On nonmetric similarity search problems in complex domains by Tomáš Skopal and Benjamin Bustos.
The task of similarity search is widely used in various areas of computing, including multimedia databases, data mining, bioinformatics, social networks, etc. In fact, retrieval of semantically unstructured data entities requires a form of aggregated qualification that selects entities relevant to a query. A popular type of such a mechanism is similarity querying. For a long time, the database-oriented applications of similarity search employed the definition of similarity restricted to metric distances. Due to its topological properties, metric similarity can be effectively used to index a database which can then be queried efficiently by so-called metric access methods. However, together with the increasing complexity of data entities across various domains, in recent years there appeared many similarities that were not metrics—we call them nonmetric similarity functions. In this article we survey domains employing nonmetric functions for effective similarity search, and methods for efficient nonmetric similarity search. First, we show that the ongoing research in many of these domains requires complex representations of data entities. Simultaneously, such complex representations allow us to model also complex and computationally expensive similarity functions (often represented by various matching algorithms). However, the more complex similarity function one develops, the more likely it will be a nonmetric. Second, we review state-of-the-art techniques for efficient (fast) nonmetric similarity search, concerning both exact and approximate search. Finally, we discuss some open problems and possible future research trends.
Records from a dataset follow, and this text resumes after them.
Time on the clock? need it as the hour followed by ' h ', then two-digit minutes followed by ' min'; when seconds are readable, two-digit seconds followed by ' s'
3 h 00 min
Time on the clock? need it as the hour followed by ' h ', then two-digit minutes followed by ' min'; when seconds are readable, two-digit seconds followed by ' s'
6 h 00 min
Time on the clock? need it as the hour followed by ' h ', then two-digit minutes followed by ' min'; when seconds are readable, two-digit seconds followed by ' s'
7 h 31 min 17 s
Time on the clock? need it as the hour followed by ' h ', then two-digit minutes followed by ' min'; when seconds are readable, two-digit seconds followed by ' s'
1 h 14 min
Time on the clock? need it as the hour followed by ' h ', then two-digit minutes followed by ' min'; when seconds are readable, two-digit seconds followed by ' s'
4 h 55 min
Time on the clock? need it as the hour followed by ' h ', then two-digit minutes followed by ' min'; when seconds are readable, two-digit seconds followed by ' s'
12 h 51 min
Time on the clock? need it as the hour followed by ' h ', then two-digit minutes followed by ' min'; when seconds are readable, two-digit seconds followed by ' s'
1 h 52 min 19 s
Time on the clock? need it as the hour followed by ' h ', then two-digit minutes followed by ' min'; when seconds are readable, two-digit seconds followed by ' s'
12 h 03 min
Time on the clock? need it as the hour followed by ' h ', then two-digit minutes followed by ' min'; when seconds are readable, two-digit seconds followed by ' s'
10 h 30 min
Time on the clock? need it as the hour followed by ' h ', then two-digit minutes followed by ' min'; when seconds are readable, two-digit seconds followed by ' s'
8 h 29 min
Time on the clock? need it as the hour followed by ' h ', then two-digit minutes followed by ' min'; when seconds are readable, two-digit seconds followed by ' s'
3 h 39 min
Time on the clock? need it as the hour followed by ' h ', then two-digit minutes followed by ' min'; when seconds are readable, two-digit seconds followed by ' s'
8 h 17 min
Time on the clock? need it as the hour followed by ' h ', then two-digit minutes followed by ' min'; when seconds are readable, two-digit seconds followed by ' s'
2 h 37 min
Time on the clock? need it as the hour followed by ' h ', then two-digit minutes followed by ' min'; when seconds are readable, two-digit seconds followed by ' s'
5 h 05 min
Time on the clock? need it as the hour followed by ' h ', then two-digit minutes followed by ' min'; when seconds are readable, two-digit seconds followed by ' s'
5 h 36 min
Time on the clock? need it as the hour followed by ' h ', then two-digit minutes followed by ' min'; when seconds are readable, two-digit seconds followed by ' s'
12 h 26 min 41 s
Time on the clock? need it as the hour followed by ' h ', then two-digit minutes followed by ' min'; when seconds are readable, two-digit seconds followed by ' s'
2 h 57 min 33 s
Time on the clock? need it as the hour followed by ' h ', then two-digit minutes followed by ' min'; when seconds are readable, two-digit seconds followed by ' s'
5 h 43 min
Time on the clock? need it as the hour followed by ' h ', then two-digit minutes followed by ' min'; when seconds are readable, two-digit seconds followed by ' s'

The first paragraph of the conclusion of this survey on nonmetric similarity is an argument for topic maps (or at least the result of using a topic map):
In this article, we have surveyed the current situation concerning the employment of nonmetric similarity functions for effective and efficient similarity search in complex domains. One of the main results of the article is a surprising revelation that nonmetric similarity measuring is widely used in isolated domains, spanning many areas of interdisciplinary research. This includes multimedia databases, time series, and medical, scientific, chemical, and bioinformatic tasks, among others. (emphasis added)
True enough, survey articles such as this one may tempt a few researchers and possibly graduate students to peek over the discipline walls, however briefly. But research articles need to routinely cite the literature of other disciplines, betraying a current awareness of other fields. To take advantage of advances in other fields as well as to serve as an example for the next generation of researchers.